The point of the proof is that if there is an established procedure that takes as input people's stated utilities about certain choices, and outputs a Pareto outcome, then it must be possible to game it by lying. The motivations of the players aren't taken into account once their preferences are stated.
Rather than X or Y succeeding at gaming it by lying, however, it seems that a disinterested objective procedure that selects by Pareto optimalness and symmetry would then output a (0.6, 0.6) outcome in both cases, causing a -0.35 utility loss for the liar in the first case and a -0.1 utility loss for the liar in the second.

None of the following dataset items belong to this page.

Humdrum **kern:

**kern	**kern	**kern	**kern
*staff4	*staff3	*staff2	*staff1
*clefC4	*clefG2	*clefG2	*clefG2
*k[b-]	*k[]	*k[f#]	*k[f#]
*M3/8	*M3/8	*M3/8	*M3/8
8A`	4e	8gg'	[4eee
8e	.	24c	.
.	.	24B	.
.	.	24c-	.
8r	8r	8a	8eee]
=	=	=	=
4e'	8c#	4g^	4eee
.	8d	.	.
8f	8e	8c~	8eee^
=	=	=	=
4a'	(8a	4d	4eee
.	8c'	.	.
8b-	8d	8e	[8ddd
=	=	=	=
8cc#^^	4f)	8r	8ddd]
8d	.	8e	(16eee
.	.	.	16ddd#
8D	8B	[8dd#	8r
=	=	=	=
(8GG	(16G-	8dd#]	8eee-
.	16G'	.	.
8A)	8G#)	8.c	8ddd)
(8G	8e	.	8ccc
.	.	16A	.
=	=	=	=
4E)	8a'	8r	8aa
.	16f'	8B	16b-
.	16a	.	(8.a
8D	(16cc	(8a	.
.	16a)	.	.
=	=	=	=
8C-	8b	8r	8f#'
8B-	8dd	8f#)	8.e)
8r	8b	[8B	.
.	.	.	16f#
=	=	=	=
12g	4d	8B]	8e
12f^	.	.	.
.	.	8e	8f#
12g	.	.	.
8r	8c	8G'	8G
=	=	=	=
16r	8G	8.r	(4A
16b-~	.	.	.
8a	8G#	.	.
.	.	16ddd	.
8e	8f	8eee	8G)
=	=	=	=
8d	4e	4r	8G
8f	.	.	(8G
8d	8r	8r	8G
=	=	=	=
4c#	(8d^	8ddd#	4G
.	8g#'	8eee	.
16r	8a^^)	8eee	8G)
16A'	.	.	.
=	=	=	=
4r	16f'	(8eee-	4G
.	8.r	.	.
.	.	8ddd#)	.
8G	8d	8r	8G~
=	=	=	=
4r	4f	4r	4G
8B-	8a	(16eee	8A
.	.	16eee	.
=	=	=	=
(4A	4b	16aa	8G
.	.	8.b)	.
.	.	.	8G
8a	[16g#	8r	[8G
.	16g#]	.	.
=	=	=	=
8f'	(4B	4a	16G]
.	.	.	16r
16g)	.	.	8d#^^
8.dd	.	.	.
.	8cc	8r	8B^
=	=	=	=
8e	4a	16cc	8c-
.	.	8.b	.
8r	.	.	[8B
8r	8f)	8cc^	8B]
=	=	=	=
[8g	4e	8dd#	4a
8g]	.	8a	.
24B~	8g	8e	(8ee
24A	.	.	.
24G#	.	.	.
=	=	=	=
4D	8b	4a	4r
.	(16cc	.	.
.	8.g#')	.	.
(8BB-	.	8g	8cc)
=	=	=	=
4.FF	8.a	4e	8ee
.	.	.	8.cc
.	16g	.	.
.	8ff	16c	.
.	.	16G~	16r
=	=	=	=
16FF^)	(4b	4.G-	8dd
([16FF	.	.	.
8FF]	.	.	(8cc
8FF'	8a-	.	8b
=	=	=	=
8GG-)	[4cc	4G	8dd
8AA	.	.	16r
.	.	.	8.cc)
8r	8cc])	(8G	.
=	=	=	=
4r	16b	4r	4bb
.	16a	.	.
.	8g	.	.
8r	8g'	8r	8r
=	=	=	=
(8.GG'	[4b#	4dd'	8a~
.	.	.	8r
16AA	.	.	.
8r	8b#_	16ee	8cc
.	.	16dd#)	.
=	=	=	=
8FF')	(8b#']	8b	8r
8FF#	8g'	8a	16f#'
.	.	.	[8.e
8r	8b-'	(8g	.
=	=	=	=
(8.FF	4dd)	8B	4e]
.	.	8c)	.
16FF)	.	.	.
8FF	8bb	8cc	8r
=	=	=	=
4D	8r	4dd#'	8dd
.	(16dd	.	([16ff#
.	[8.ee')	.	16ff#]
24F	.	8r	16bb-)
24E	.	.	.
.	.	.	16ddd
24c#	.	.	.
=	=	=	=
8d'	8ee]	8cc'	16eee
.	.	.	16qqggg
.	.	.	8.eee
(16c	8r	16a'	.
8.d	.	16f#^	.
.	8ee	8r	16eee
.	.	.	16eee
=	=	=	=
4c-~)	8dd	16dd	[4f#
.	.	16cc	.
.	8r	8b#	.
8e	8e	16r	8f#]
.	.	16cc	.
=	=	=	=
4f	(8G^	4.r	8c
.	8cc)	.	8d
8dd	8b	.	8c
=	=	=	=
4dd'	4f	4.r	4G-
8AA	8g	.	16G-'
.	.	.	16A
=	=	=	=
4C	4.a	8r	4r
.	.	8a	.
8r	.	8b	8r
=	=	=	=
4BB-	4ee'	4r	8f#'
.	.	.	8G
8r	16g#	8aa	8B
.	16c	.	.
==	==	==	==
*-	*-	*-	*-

Is there a direct reason that such an established procedure would be influenced by a perceived (0.95, 0.4) option to not choose an X=Y Pareto outcome? (If this is confirmed, then indeed my current position is mistaken. <nods>)
(0.6, 0.6) is not Pareto. The "equal Pareto outcome" is the point (19/31,19/31) which is about (0.62,0.62). This is a mixed outcome, the weighted sum of (0,1) and (0.95,0.4) with weights 11/31 and 20/31. In reality, for y's genuine utility, this would be 11/31(0,1) + 20/31(0.95,0.95)=(19/31,30/31), giving y a utility of about 0.97, greater than the 0.95 he would have got otherwise.
<checks the 19/31 through y = (-0.6*20/19)x + 1; nods>
<nods with realisation at the selected x=y=19/31 point corresponding to a different location in the true depiction>
(Assuming that it stays on the line of 'what is possible', in any case a higher Y than otherwise, but finding it then according to the constant X--1 - ((19/31) * (1/19)), 30/31, yes...)
I confess I do not understand the significance of the terms mixed outcome and weighted sum in this context, I do not see how the numbers 11/31 and 20/31 have been obtained, and I do not presently see how the same effect can apply in the second situation in which the relative positions of the symmetric point and its (Pareto?) lines have not been shifted, but I now see how in the first situation the point selected can be favourable for Y! (This representing convincing of the underlying concept that I was doubtrful of.) Thank you very much for the time taken to explain this to me!